# [WHAT YOU WILL DO]
Word for word, set down every line of the entries below from the line with "(414, 299) = (562, 258): floor" to the line with "(580, 279) = (709, 124): picture -> none", including both, and no other line.

# [SOURCE RECORDS]
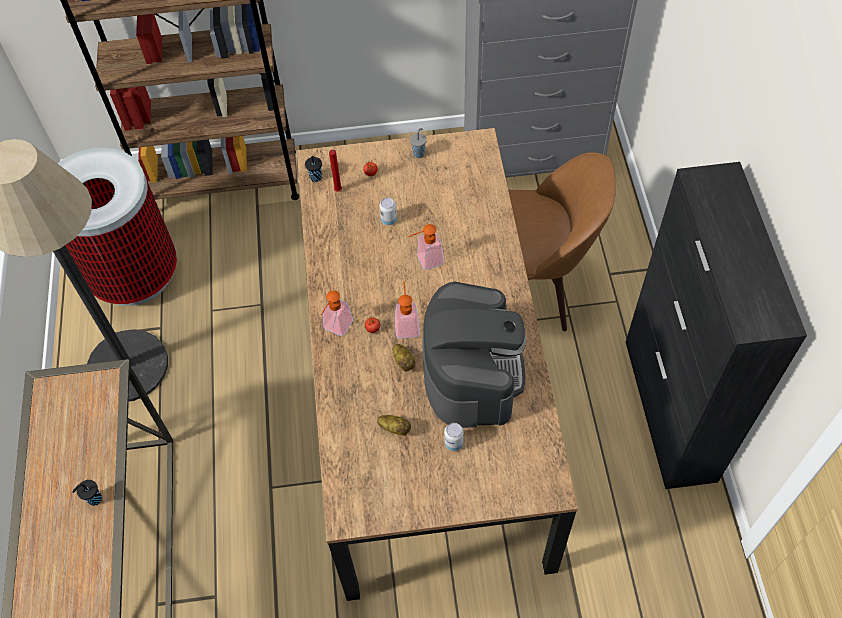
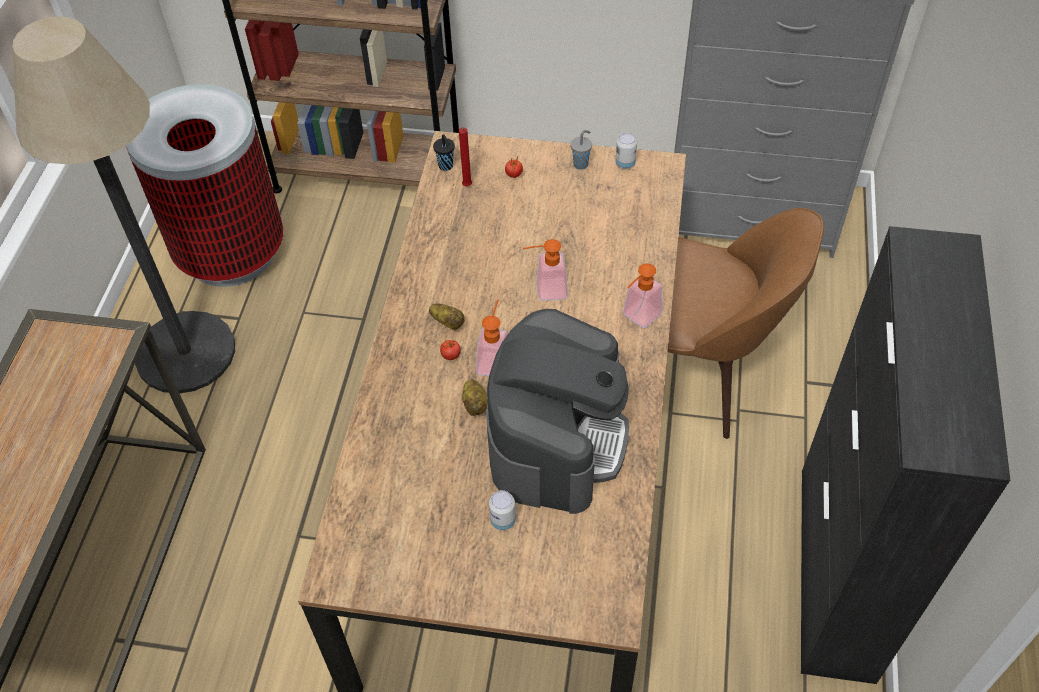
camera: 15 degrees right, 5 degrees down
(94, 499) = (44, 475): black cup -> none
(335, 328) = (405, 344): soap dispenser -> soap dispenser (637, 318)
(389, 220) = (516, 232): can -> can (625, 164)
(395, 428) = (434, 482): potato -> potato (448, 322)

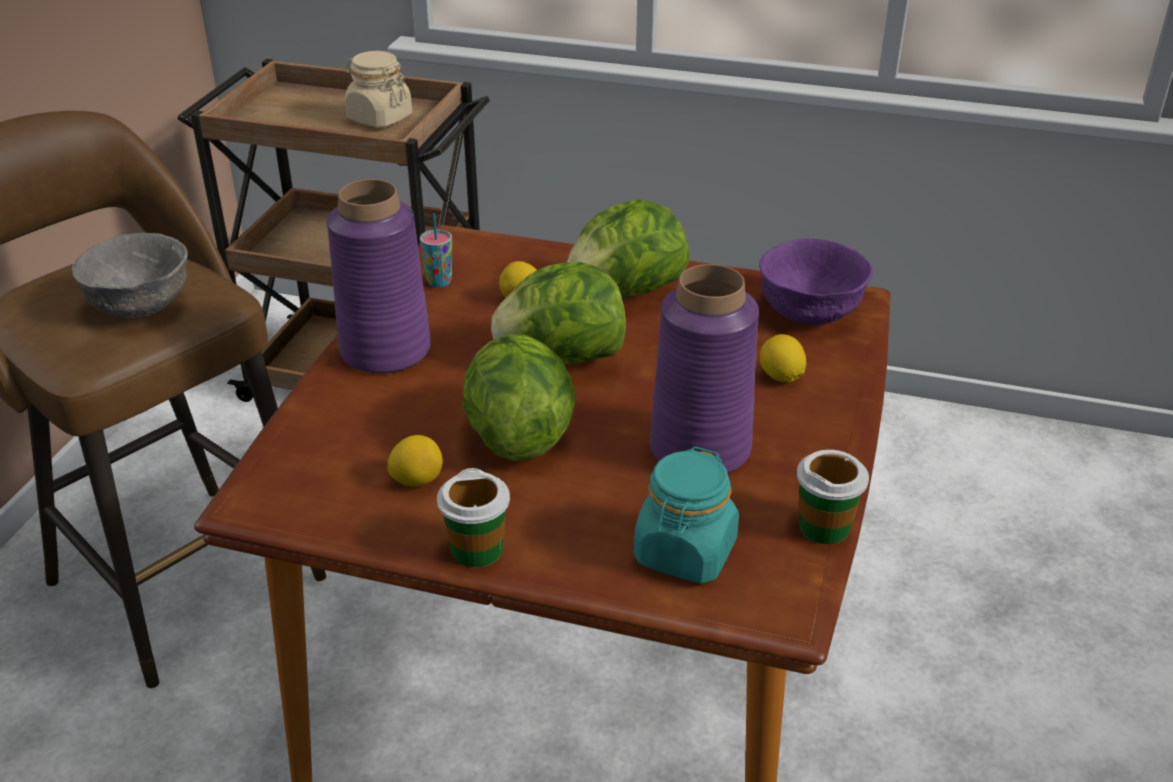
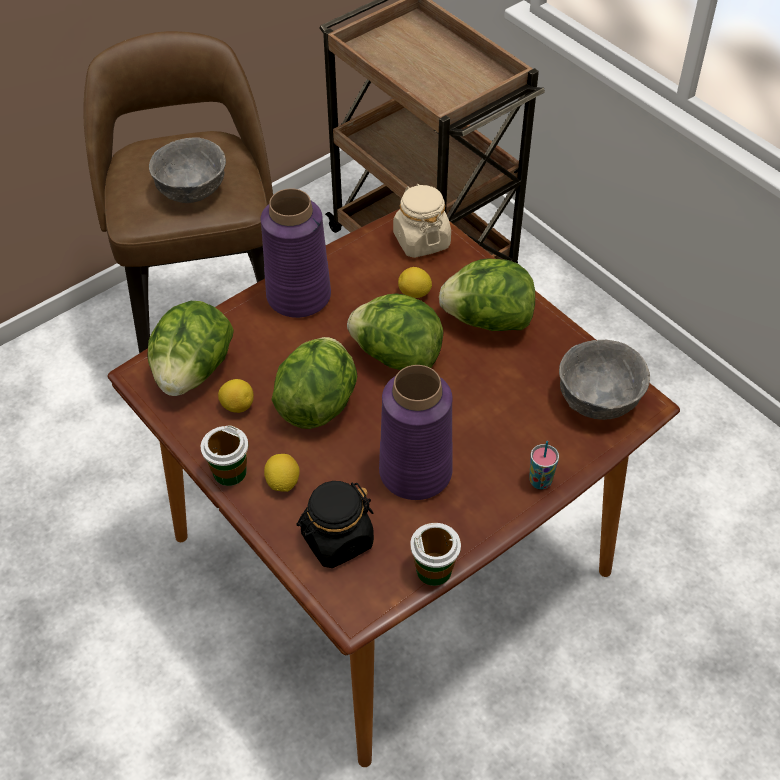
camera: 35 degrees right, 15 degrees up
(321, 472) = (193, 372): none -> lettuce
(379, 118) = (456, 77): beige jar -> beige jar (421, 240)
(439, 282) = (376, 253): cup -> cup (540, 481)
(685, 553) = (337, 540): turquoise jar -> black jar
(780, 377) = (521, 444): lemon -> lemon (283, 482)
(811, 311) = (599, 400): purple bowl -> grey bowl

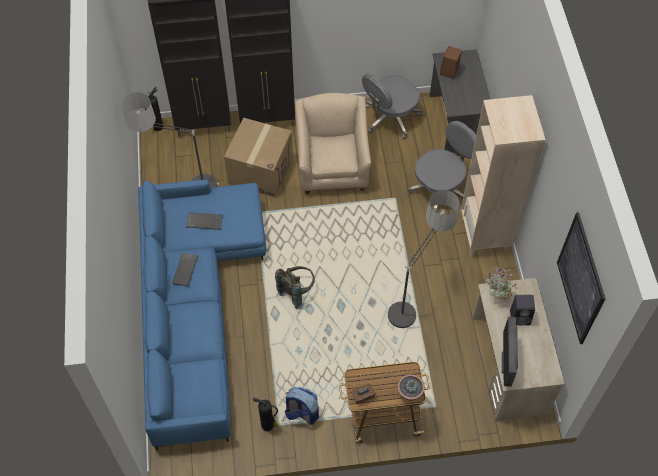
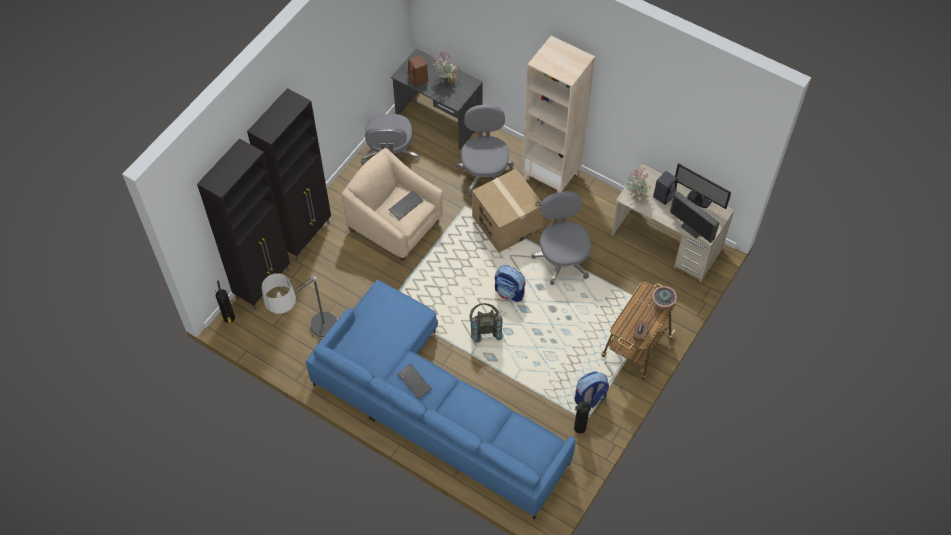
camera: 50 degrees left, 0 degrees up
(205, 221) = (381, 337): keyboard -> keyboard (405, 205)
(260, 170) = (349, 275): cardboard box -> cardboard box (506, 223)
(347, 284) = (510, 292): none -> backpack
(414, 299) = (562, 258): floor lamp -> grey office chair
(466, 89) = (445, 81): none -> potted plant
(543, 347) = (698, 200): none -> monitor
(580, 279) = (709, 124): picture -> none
* * *
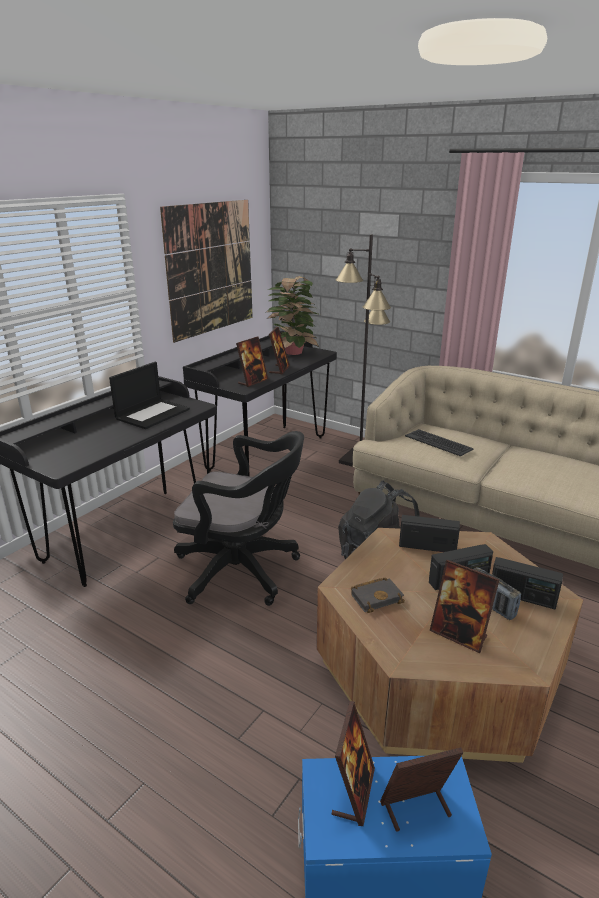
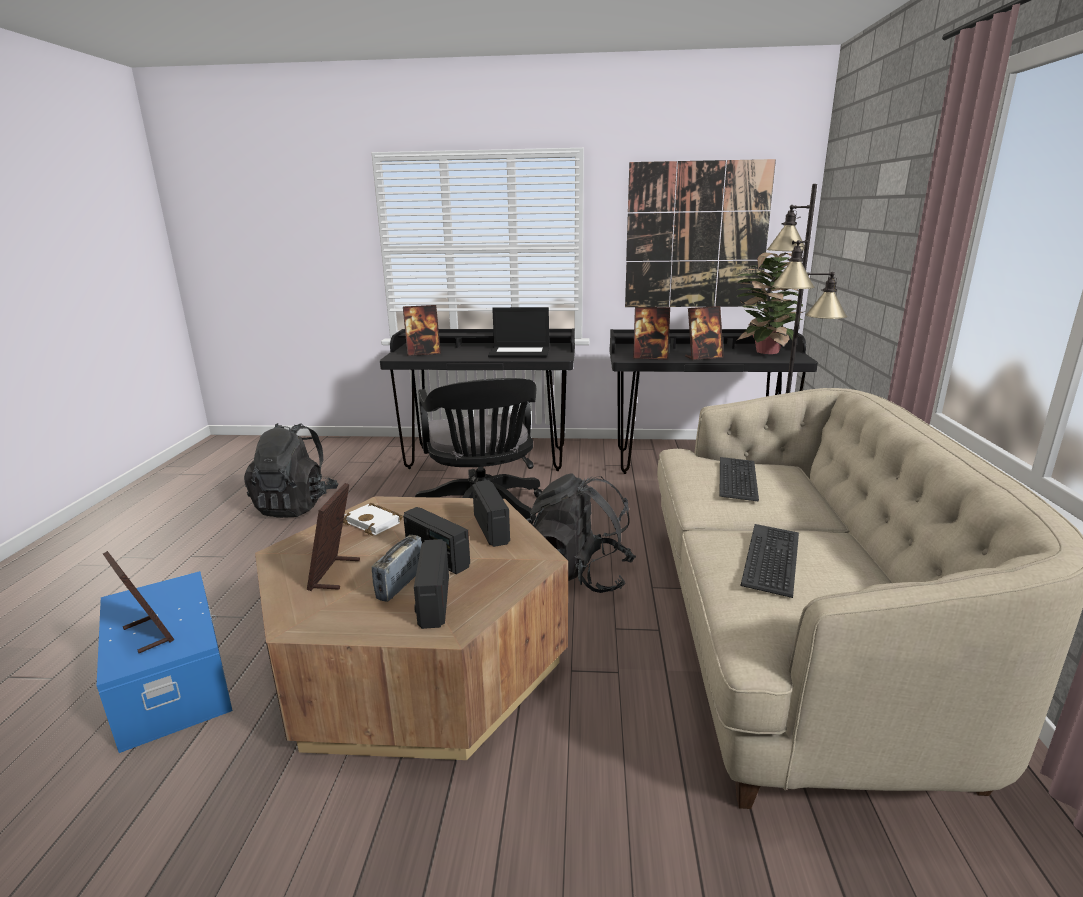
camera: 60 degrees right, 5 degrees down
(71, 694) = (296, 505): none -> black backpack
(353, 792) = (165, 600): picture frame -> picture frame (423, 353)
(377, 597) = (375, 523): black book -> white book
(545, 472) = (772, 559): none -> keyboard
---
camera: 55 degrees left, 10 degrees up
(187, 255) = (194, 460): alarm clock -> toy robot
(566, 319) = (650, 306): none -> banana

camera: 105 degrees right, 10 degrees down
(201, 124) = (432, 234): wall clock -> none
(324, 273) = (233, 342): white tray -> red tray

# [EXERCISE OUTPUT]
(414, 299) = (562, 258): floor lamp -> grey office chair
(466, 89) = (445, 81): none -> potted plant
(543, 347) = (698, 200): none -> monitor
(580, 279) = (709, 124): picture -> none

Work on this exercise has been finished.